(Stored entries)
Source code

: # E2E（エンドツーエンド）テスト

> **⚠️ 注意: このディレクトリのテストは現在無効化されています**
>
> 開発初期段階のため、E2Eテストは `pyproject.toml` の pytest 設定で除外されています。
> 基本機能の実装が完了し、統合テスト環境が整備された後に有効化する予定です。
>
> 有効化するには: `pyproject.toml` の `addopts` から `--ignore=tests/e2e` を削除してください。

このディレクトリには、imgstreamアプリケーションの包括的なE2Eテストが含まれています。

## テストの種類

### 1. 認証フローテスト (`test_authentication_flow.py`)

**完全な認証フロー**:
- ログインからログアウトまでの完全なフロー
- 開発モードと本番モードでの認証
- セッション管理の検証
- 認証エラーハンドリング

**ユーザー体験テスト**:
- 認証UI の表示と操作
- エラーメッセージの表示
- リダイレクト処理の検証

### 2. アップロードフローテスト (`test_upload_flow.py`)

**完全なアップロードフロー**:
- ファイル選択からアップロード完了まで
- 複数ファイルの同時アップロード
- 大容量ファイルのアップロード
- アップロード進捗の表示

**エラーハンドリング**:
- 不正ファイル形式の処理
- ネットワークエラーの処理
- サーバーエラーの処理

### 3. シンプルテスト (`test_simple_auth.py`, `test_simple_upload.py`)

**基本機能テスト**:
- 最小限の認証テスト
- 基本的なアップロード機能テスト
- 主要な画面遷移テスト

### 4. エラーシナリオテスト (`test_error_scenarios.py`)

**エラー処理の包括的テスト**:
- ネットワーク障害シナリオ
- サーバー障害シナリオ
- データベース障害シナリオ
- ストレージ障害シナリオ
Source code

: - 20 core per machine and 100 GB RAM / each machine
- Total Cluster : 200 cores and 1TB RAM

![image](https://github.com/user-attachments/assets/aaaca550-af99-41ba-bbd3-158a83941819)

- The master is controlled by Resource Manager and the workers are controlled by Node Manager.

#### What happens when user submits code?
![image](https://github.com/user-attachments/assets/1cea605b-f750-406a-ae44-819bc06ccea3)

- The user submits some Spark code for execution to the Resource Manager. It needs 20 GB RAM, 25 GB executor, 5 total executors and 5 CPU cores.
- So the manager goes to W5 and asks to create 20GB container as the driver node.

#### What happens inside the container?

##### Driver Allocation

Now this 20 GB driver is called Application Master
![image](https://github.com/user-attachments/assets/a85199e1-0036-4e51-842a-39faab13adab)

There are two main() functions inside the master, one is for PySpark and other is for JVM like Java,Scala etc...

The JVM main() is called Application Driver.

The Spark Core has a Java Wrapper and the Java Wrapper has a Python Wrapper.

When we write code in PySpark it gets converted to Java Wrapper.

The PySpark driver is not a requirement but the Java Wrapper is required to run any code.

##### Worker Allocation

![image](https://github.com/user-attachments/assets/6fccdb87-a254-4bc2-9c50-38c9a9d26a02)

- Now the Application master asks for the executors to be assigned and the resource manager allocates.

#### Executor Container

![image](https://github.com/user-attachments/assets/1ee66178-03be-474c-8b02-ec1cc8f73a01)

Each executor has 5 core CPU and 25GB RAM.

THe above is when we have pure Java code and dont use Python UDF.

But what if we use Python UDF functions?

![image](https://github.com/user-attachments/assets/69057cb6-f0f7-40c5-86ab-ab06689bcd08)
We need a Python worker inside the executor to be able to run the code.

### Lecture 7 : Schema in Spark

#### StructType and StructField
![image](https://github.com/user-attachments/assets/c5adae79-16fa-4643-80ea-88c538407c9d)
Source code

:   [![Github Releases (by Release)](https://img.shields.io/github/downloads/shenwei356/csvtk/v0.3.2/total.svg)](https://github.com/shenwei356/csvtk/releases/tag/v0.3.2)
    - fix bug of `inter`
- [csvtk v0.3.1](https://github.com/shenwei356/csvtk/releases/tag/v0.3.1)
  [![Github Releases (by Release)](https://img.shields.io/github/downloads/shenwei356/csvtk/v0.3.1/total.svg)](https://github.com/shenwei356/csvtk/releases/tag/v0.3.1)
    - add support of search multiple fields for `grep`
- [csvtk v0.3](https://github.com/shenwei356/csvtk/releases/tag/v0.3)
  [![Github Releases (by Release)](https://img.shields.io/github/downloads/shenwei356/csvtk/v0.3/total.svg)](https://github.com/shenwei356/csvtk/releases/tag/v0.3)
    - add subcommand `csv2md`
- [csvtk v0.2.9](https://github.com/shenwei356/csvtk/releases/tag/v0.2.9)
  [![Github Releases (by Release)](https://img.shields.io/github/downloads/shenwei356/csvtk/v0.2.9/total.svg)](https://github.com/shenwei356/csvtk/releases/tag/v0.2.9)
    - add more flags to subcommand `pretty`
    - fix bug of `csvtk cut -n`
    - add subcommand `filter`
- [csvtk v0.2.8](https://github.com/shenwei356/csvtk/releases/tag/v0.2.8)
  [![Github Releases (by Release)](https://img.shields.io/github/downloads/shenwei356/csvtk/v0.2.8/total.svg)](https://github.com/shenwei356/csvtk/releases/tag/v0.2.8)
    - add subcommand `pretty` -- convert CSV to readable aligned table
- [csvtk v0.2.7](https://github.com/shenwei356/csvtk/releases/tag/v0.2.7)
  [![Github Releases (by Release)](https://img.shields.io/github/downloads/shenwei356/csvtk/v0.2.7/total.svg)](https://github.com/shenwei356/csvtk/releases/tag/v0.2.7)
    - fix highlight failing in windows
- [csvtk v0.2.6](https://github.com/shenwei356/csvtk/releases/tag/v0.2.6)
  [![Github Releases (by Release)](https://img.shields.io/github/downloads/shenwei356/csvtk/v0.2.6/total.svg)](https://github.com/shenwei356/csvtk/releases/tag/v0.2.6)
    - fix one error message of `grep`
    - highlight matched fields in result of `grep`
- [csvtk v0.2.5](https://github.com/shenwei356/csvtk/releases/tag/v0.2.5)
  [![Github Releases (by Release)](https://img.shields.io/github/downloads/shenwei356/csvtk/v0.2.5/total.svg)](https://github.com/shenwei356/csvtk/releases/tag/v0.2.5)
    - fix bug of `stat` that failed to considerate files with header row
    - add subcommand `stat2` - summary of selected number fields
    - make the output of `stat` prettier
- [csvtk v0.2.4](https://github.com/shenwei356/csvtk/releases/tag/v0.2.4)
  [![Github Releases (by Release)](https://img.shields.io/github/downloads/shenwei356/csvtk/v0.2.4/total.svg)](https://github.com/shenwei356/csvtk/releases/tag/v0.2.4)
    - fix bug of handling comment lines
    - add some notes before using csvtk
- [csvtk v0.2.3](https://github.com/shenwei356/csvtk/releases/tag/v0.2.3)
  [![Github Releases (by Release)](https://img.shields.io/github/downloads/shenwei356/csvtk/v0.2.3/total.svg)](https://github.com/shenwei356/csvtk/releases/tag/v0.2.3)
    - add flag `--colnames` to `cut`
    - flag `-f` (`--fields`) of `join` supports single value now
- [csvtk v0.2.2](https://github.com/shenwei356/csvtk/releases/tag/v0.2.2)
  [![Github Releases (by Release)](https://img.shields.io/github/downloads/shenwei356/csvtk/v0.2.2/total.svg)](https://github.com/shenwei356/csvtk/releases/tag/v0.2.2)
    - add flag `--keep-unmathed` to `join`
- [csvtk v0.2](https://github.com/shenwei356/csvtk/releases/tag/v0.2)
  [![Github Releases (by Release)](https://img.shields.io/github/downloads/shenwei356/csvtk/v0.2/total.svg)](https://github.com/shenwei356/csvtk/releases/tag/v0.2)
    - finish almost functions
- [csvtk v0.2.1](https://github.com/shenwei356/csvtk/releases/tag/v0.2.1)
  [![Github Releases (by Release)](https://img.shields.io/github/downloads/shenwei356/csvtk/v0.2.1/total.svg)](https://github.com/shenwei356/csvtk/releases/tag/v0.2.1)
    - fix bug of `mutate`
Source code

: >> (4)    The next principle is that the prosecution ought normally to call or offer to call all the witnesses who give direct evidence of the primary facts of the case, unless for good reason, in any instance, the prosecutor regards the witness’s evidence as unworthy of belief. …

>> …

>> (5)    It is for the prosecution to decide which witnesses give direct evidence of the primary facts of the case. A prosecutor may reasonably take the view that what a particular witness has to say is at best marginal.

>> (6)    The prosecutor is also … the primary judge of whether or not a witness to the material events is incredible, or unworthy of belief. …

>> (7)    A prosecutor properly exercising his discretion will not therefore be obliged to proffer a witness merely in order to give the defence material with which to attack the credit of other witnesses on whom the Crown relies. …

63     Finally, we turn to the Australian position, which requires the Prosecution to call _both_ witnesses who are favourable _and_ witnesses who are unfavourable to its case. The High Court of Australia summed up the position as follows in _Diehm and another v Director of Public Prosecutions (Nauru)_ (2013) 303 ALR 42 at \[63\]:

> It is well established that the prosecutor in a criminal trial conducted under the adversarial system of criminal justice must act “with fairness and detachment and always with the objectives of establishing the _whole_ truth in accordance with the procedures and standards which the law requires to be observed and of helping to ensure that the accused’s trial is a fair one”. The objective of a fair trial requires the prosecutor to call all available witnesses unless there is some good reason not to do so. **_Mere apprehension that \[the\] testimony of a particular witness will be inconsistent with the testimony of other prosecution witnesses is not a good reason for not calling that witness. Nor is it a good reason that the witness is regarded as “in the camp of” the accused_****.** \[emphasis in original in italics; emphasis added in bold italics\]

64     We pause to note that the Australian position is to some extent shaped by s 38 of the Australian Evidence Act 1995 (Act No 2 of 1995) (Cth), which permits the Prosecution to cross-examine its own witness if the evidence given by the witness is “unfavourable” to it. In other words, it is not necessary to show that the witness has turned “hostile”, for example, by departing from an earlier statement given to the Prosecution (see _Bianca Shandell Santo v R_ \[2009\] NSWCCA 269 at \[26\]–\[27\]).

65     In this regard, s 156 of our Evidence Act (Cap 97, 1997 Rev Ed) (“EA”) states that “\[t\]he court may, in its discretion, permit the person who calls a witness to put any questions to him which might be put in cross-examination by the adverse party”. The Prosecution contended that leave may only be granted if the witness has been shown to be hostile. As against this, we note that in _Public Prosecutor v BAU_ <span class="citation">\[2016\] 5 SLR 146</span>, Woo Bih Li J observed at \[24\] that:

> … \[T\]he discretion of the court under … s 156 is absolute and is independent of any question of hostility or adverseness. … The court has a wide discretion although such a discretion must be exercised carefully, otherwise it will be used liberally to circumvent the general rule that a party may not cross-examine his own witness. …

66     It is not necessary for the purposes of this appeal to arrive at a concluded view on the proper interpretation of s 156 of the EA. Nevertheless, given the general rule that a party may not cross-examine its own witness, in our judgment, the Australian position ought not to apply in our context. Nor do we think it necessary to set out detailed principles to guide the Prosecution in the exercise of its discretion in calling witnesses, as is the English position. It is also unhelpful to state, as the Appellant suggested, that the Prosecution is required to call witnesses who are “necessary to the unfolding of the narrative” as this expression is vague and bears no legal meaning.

- _Work to be completed_
Report each line from the items above that contains the string "examine".

- _Solution for this exercise_
64     We pause to note that the Australian position is to some extent shaped by s 38 of the Australian Evidence Act 1995 (Act No 2 of 1995) (Cth), which permits the Prosecution to cross-examine its own witness if the evidence given by the witness is “unfavourable” to it. In other words, it is not necessary to show that the witness has turned “hostile”, for example, by departing from an earlier statement given to the Prosecution (see _Bianca Shandell Santo v R_ \[2009\] NSWCCA 269 at \[26\]–\[27\]).
> … \[T\]he discretion of the court under … s 156 is absolute and is independent of any question of hostility or adverseness. … The court has a wide discretion although such a discretion must be exercised carefully, otherwise it will be used liberally to circumvent the general rule that a party may not cross-examine his own witness. …
66     It is not necessary for the purposes of this appeal to arrive at a concluded view on the proper interpretation of s 156 of the EA. Nevertheless, given the general rule that a party may not cross-examine its own witness, in our judgment, the Australian position ought not to apply in our context. Nor do we think it necessary to set out detailed principles to guide the Prosecution in the exercise of its discretion in calling witnesses, as is the English position. It is also unhelpful to state, as the Appellant suggested, that the Prosecution is required to call witnesses who are “necessary to the unfolding of the narrative” as this expression is vague and bears no legal meaning.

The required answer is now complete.